Putting all the values in equation $\left( 1 \right)$ we get,
$\left[ {O{H^ - }} \right]\, = \,5\, \times {10^{ - 4}} \times \,\dfrac{{0.02}}{{0.08}}\,\, = \,5 \times {10^{ - 4}} \times 0.25\, = \,1.25 \times {10^{ - 4}}\,M$.
Now, $\left[ {{H^ + }} \right]\left[ {O{H^ - }} \right]\, = \,{K_w}\, = \,{10^{ - 14}}$.
$\, \Rightarrow \,\left[ {{H^ + }} \right]\, = \,\dfrac{{{{10}^{ - 14}}}}{{\left[ {O{H^ - }} \right]}}\, = \,\dfrac{{{{10}^{ - 14}}}}{{1.25 \times {{10}^{ - 4}}}}\,M\, = \,0.8 \times {10^{ - 10}}\,M\, = \,8 \times {10^{ - 11}}\,M$

Hence the correct answer is (ii) $8 \times {10^{ - 11}}\,M$.

Note: For this question you must have a basic idea about buffers and its types.
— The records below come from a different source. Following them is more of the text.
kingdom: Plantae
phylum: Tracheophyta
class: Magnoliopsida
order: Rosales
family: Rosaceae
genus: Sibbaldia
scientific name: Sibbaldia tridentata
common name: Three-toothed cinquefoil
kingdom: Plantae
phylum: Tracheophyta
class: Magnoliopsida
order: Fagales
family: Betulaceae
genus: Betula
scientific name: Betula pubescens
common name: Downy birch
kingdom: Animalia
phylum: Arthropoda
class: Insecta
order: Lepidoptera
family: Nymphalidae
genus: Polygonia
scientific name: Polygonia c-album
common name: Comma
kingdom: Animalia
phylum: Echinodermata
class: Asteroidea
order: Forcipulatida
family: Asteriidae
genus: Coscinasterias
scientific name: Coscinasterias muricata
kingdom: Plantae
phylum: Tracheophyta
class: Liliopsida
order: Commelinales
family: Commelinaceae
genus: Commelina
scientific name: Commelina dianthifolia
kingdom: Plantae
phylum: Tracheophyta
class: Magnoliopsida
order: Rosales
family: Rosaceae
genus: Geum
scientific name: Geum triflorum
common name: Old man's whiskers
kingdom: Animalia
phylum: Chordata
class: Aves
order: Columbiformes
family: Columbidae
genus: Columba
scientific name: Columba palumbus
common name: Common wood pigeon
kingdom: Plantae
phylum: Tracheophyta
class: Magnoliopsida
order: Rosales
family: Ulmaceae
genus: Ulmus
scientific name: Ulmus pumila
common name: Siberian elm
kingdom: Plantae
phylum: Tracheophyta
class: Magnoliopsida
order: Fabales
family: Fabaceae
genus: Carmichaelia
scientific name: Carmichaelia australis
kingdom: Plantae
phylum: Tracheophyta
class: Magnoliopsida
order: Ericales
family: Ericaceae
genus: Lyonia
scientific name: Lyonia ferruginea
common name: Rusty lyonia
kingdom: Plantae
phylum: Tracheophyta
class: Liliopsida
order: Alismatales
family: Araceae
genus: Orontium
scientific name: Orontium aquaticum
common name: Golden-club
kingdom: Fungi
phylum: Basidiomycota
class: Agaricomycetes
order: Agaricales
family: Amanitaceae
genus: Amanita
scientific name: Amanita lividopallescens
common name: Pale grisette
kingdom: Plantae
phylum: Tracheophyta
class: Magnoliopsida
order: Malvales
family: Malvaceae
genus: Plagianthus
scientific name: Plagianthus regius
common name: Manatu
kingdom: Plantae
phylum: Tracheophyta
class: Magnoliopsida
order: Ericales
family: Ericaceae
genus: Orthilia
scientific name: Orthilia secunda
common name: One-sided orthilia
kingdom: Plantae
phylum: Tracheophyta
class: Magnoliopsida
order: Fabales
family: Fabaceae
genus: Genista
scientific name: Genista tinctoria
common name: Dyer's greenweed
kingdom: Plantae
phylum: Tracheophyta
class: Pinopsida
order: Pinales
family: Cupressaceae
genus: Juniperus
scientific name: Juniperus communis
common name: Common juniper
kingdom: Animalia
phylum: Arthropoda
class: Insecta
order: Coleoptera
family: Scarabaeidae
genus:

You can also calculate the $pOH$ of the solution using Henderson Hasselbach equation, then find $pH$of the solution using $pH + pOH\, = \,14$. Ultimately you can calculate $\left[ {{H^ + }} \right]$ using $pH\, = \, - {\log _{10}}\left( {\left[ {{H^ + }} \right]} \right)$.